*What to work on*: Reproduce the lines from the start of the records through the line containing "Сувенирная продукция", changing "napisał(a)" to "pisze" and leaving all else unaltered.

── Raw data

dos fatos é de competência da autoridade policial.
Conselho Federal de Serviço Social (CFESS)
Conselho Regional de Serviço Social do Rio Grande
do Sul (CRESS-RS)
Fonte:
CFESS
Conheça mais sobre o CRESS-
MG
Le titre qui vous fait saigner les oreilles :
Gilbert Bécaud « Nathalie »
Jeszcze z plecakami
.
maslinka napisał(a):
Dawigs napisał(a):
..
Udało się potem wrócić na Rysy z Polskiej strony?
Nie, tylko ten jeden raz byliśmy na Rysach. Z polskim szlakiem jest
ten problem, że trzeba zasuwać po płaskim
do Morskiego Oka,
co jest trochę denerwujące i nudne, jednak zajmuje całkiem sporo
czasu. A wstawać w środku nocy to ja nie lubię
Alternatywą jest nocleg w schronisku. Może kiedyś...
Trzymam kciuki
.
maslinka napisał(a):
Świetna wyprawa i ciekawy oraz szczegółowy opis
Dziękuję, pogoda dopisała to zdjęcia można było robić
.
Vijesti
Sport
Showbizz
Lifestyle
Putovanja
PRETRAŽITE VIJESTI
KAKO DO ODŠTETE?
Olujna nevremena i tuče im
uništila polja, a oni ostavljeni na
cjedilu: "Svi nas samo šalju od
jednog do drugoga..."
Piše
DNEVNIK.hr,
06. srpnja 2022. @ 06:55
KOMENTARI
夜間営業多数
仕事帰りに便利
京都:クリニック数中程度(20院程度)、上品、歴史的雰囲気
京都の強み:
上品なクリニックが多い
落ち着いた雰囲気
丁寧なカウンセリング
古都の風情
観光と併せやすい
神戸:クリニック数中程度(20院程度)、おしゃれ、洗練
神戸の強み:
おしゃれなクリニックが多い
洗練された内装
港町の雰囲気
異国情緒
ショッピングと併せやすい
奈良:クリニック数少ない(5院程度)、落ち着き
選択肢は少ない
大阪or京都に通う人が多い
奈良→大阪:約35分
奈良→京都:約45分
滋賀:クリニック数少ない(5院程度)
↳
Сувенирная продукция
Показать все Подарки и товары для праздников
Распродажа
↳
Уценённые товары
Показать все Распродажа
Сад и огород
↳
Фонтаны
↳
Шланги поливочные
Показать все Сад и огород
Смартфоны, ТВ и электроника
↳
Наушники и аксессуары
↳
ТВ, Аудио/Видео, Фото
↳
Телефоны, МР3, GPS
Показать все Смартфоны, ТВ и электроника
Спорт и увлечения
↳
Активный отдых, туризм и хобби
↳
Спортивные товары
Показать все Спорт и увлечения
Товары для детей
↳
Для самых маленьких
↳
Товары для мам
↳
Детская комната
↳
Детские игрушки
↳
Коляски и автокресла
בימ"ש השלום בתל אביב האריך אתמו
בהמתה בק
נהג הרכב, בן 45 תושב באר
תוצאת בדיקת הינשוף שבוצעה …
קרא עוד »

────

*Solution to the problem*:
dos fatos é de competência da autoridade policial.
Conselho Federal de Serviço Social (CFESS)
Conselho Regional de Serviço Social do Rio Grande
do Sul (CRESS-RS)
Fonte:
CFESS
Conheça mais sobre o CRESS-
MG
Le titre qui vous fait saigner les oreilles :
Gilbert Bécaud « Nathalie »
Jeszcze z plecakami
.
maslinka pisze:
Dawigs pisze:
..
Udało się potem wrócić na Rysy z Polskiej strony?
Nie, tylko ten jeden raz byliśmy na Rysach. Z polskim szlakiem jest
ten problem, że trzeba zasuwać po płaskim
do Morskiego Oka,
co jest trochę denerwujące i nudne, jednak zajmuje całkiem sporo
czasu. A wstawać w środku nocy to ja nie lubię
Alternatywą jest nocleg w schronisku. Może kiedyś...
Trzymam kciuki
.
maslinka pisze:
Świetna wyprawa i ciekawy oraz szczegółowy opis
Dziękuję, pogoda dopisała to zdjęcia można było robić
.
Vijesti
Sport
Showbizz
Lifestyle
Putovanja
PRETRAŽITE VIJESTI
KAKO DO ODŠTETE?
Olujna nevremena i tuče im
uništila polja, a oni ostavljeni na
cjedilu: "Svi nas samo šalju od
jednog do drugoga..."
Piše
DNEVNIK.hr,
06. srpnja 2022. @ 06:55
KOMENTARI
夜間営業多数
仕事帰りに便利
京都:クリニック数中程度(20院程度)、上品、歴史的雰囲気
京都の強み:
上品なクリニックが多い
落ち着いた雰囲気
丁寧なカウンセリング
古都の風情
観光と併せやすい
神戸:クリニック数中程度(20院程度)、おしゃれ、洗練
神戸の強み:
おしゃれなクリニックが多い
洗練された内装
港町の雰囲気
異国情緒
ショッピングと併せやすい
奈良:クリニック数少ない(5院程度)、落ち着き
選択肢は少ない
大阪or京都に通う人が多い
奈良→大阪:約35分
奈良→京都:約45分
滋賀:クリニック数少ない(5院程度)
↳
Сувенирная продукция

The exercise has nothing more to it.